Other works are close to post-colonial philosophy which recognizes each culture as having its own history, knowledge and wisdom.
The corpus presented here autopsies the dominant narratives like the research of Subaltern Studies. Criticism of preconceived ideas shaped in the past deconstructs and reveals the biases, omissions and distortions that have kept certain sensibilities on the margins.
Finally, the entire corpus resonates with contemporary museology. She works on diversity and representativeness through the diversification of collections, audiences, cultural, social and generational pluralism.

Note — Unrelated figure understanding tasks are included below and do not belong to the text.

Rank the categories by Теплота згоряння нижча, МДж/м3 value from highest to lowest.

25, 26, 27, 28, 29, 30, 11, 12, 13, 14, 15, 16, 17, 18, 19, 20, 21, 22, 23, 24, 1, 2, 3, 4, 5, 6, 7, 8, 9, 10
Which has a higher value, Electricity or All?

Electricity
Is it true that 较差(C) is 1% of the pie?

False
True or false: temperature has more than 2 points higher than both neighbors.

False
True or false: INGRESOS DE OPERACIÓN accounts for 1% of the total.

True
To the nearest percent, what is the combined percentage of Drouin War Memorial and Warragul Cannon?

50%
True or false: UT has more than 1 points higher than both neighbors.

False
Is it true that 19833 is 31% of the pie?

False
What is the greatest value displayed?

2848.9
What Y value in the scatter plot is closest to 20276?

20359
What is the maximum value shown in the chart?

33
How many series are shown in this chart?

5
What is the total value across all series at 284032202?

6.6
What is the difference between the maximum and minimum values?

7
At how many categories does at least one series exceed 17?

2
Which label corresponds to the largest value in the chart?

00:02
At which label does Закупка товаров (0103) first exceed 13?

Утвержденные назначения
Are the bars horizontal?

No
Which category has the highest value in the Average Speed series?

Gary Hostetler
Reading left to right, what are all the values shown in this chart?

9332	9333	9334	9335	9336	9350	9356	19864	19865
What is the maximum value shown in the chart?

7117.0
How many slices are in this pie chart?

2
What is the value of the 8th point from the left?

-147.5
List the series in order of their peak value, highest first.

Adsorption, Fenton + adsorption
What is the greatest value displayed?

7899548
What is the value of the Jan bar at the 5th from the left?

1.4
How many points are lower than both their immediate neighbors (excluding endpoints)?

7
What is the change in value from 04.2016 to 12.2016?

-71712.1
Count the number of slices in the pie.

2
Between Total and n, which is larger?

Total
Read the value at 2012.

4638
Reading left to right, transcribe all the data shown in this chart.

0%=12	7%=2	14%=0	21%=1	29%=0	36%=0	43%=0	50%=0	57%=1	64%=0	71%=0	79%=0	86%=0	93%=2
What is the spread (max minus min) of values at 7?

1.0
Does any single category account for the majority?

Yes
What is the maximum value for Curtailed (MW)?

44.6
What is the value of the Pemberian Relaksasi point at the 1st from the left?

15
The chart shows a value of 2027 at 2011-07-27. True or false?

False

While the background of the work is introspective and philosophical, its form reevaluates traditional conventions of art history. She draws the profile of an outsider far removed from the utilitarian excitement of the mainstream cultural world.
27 january 2014 - Strait of Magellan
Séroux is a discreet wanderer, a jovial cyclist, eccentric everywhere, a Phileas Fogg doubled as a Passe-partout.
He travels around Europe slowly, from the island of Ikaria in Greece, where he studies the concept of the fall of Icarus, to the nearby island of Leros, where he studies the history of confinement and the psychiatric system. The island's migrant camps.
The erupting island of La Palma and Reunion Island interest him, as do the cities of Berlin, Madrid and many others.
We saw him working for a time in Argentina along the N40 from south to north, or in Chile in the footsteps of Pablo Neruda in Valparaiso.
He returned to Polynesia, the Marquesas Islands and California to see the works of Frank Gehry, China in Shanghai, Japan in Kyoto, Australia from Perth to Tasmania via Sydney and the outback. We've seen him in the Moluccas and the Svalbard archipelago, but above all, he's elsewhere.
As part of his work on French Theory, we have seen him follow La Tranche by the coast, in France, going to Angoisse, Paradis, Juif, La Rencontre, etc.
Everywhere he painted, drew or photographed all sorts of forms of emptiness, distance and incomprehension under different names, indifferent to the climate of the moment.